Double dip now more likely for UK real estate prices as shocking figures show prices falling

Britain face the risk of a double dip in its real estate market as prices are still too high, the International Monetary Fund is warning.

 
In its latest World Economic Outlook, the IMF describes the situation as ‘worrisome’ and says that unless more jobs are created the chances of a double dip are increased.
 
‘What remains worrisome is that house prices are still high based on traditional valuation yardsticks and policy support may not be enough to prevent further correction,’ the report said.
 
It comes as the latest property index shows that even prime London real estate is not immune. The average price of prime central London residential properties fell 0.2% in September, the third monthly decline in a row during September, according to the latest figures from Knight Frank.
 
Prices have now fallen by 0.7% since June. Yesterday the latest Halifax figures show that average UK prices fell 3.6% in September.
 
Both figures mark the end of the property market revival in the UK and the price falls have been predicted by analysts and commentators. Howard Archer, chief UK economist at the IHS Global Insight, described the as ‘an absolute shocker’ and added; ‘It will undoubtedly raise fears of a housing market crash.’
 
The Knight Frank report points out that despite the price fall in London, described as ‘modest’, prices are still nearly 15% higher than they were a year ago and 23% higher than the low reached in March 2010.
 
‘The central London residential market has experienced a strong revival over the past 18 months, with both prices and sales volumes rising steadily from the very weak market we saw in late 2008 and early 2009. The London market has certainly felt the benefit of the weak pound, which has drawn in more overseas buyers, and more importantly very low mortgage rates which have encouraged new purchaser activity,’ said Liam Bailey, head of residential research at Knight Frank.
 
‘There is no doubt that the market slowed over the summer period and as we move through the autumn market there is a more cautious approach from potential buyers.
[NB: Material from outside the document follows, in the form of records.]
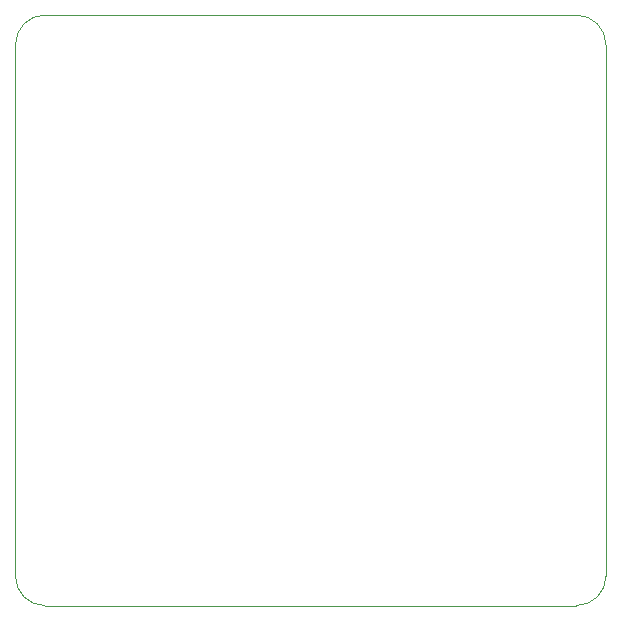
<source format=gbr>
%TF.GenerationSoftware,KiCad,Pcbnew,(6.0.0)*%
%TF.CreationDate,2022-09-29T22:13:06+02:00*%
%TF.ProjectId,bobbycar-lora-can-ethernet,626f6262-7963-4617-922d-6c6f72612d63,rev?*%
%TF.SameCoordinates,Original*%
%TF.FileFunction,Profile,NP*%
%FSLAX46Y46*%
G04 Gerber Fmt 4.6, Leading zero omitted, Abs format (unit mm)*
G04 Created by KiCad (PCBNEW (6.0.0)) date 2022-09-29 22:13:06*
%MOMM*%
%LPD*%
G01*
G04 APERTURE LIST*
%TA.AperFunction,Profile*%
%ADD10C,0.100000*%
%TD*%
G04 APERTURE END LIST*
D10*
X47500000Y-50000000D02*
X2500000Y-50000000D01*
X2500000Y0D02*
X47500000Y0D01*
X50000000Y-2500000D02*
G75*
G03*
X47500000Y0I-2500000J0D01*
G01*
X47500000Y-50000000D02*
G75*
G03*
X50000000Y-47500000I0J2500000D01*
G01*
X0Y-47500000D02*
G75*
G03*
X2500000Y-50000000I2500000J0D01*
G01*
X0Y-47500000D02*
X0Y-2500000D01*
X50000000Y-2500000D02*
X50000000Y-47500000D01*
X2500000Y0D02*
G75*
G03*
X0Y-2500000I0J-2500000D01*
G01*
M02*

</source>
Which means that vendors are having to look very carefully at pricing,’ he explained.
 
‘Price falls over the past three months are not surprising, bearing in mind the strong growth we have seen since March 2009, however these falls do provide a warning to potential vendors regarding setting asking prices,’ he added.
 
Looking ahead, Knight Frank believes that the danger for vendors is in overly ambitious pricing. ‘Most agents feel that asking prices are currently 5% to 10% above realistic levels and until vendors move to address this issue the market will be slow in terms of the numbers of sales achieved,’ Bailey said.
 
The Knight Frank figures also show that the number of new buyers coming into the market slipped by 13% on a year on year basis in September, while the number of properties for sale rose by 13% over the same period.
 
‘Low supply has been a noticeable feature of the market for over a year, recently however there has been a welcome improvement. We have seen the addition of some very good quality properties for sale across most price brackets, which has helped to generate additional interest from buyers,’ Bailey explained.
 
‘Supply and demand trends have favoured vendors over the past year, but through the summer the market has begun to shift slowly in favour of the buyer. Although competitive bidding remains a common feature of the market for the best properties,’ he added.